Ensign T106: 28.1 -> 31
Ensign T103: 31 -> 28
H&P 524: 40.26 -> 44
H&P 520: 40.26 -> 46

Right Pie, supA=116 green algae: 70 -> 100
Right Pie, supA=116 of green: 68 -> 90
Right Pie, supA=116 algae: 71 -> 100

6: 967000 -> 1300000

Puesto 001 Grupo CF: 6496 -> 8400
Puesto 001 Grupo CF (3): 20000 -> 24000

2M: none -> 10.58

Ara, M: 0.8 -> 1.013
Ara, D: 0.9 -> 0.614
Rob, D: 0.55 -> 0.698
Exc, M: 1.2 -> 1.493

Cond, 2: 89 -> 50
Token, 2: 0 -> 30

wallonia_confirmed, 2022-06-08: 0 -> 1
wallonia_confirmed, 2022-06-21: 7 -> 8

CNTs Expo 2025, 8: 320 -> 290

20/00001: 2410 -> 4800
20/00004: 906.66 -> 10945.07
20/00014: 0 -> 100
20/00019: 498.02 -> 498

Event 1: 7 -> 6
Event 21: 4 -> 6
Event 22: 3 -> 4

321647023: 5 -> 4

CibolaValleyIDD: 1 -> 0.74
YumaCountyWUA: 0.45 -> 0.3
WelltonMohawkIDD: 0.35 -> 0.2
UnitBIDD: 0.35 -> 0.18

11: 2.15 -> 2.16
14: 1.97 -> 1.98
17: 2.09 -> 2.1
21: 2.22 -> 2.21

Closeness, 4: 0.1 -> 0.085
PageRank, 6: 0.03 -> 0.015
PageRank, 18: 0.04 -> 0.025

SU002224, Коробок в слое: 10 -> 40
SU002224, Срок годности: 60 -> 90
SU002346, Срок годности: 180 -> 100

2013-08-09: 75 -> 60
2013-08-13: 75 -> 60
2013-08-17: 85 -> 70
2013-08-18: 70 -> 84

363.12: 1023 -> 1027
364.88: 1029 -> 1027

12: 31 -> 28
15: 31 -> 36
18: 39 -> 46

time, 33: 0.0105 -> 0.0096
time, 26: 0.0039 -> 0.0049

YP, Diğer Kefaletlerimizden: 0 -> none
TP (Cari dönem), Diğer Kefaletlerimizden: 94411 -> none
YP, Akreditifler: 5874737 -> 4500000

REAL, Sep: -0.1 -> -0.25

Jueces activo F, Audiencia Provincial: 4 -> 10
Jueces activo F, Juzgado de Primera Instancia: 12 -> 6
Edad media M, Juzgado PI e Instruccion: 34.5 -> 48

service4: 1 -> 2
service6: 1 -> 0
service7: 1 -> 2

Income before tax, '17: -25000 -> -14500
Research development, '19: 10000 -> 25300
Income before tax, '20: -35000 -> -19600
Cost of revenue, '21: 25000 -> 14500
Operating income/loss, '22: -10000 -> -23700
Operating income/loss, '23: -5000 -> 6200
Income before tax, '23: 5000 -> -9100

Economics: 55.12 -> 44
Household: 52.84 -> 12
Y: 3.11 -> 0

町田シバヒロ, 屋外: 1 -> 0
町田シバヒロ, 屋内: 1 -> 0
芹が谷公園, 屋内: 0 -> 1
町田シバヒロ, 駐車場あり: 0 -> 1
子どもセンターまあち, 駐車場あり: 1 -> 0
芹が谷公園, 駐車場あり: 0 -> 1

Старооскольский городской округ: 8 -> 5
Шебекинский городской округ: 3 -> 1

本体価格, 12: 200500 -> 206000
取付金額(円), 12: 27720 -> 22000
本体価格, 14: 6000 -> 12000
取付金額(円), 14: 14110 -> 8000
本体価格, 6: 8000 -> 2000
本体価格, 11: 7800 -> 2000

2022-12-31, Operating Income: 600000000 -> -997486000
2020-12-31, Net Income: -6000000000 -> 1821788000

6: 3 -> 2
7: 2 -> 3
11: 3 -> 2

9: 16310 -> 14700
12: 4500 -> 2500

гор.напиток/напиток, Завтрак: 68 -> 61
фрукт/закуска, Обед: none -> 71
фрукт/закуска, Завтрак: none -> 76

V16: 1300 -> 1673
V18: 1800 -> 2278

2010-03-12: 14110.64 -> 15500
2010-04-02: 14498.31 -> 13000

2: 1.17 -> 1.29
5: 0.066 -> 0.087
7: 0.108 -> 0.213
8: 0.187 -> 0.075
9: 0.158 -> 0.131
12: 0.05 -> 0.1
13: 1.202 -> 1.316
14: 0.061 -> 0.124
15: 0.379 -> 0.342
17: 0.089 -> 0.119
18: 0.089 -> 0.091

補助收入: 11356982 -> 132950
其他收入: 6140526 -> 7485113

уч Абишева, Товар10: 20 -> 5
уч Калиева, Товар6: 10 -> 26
# # # # # # #
| WHAT IS BEING ASKED |
Taking the listing above as the source, transcribe only the lines starting at the line with "17: 2.09 -> 2.1" and going through the line with "фрукт/закуска, Завтрак: none -> 76", unaltered and with both ends included.

| YOUR SOLUTION |
17: 2.09 -> 2.1
21: 2.22 -> 2.21

Closeness, 4: 0.1 -> 0.085
PageRank, 6: 0.03 -> 0.015
PageRank, 18: 0.04 -> 0.025

SU002224, Коробок в слое: 10 -> 40
SU002224, Срок годности: 60 -> 90
SU002346, Срок годности: 180 -> 100

2013-08-09: 75 -> 60
2013-08-13: 75 -> 60
2013-08-17: 85 -> 70
2013-08-18: 70 -> 84

363.12: 1023 -> 1027
364.88: 1029 -> 1027

12: 31 -> 28
15: 31 -> 36
18: 39 -> 46

time, 33: 0.0105 -> 0.0096
time, 26: 0.0039 -> 0.0049

YP, Diğer Kefaletlerimizden: 0 -> none
TP (Cari dönem), Diğer Kefaletlerimizden: 94411 -> none
YP, Akreditifler: 5874737 -> 4500000

REAL, Sep: -0.1 -> -0.25

Jueces activo F, Audiencia Provincial: 4 -> 10
Jueces activo F, Juzgado de Primera Instancia: 12 -> 6
Edad media M, Juzgado PI e Instruccion: 34.5 -> 48

service4: 1 -> 2
service6: 1 -> 0
service7: 1 -> 2

Income before tax, '17: -25000 -> -14500
Research development, '19: 10000 -> 25300
Income before tax, '20: -35000 -> -19600
Cost of revenue, '21: 25000 -> 14500
Operating income/loss, '22: -10000 -> -23700
Operating income/loss, '23: -5000 -> 6200
Income before tax, '23: 5000 -> -9100

Economics: 55.12 -> 44
Household: 52.84 -> 12
Y: 3.11 -> 0

町田シバヒロ, 屋外: 1 -> 0
町田シバヒロ, 屋内: 1 -> 0
芹が谷公園, 屋内: 0 -> 1
町田シバヒロ, 駐車場あり: 0 -> 1
子どもセンターまあち, 駐車場あり: 1 -> 0
芹が谷公園, 駐車場あり: 0 -> 1

Старооскольский городской округ: 8 -> 5
Шебекинский городской округ: 3 -> 1

本体価格, 12: 200500 -> 206000
取付金額(円), 12: 27720 -> 22000
本体価格, 14: 6000 -> 12000
取付金額(円), 14: 14110 -> 8000
本体価格, 6: 8000 -> 2000
本体価格, 11: 7800 -> 2000

2022-12-31, Operating Income: 600000000 -> -997486000
2020-12-31, Net Income: -6000000000 -> 1821788000

6: 3 -> 2
7: 2 -> 3
11: 3 -> 2

9: 16310 -> 14700
12: 4500 -> 2500

гор.напиток/напиток, Завтрак: 68 -> 61
фрукт/закуска, Обед: none -> 71
фрукт/закуска, Завтрак: none -> 76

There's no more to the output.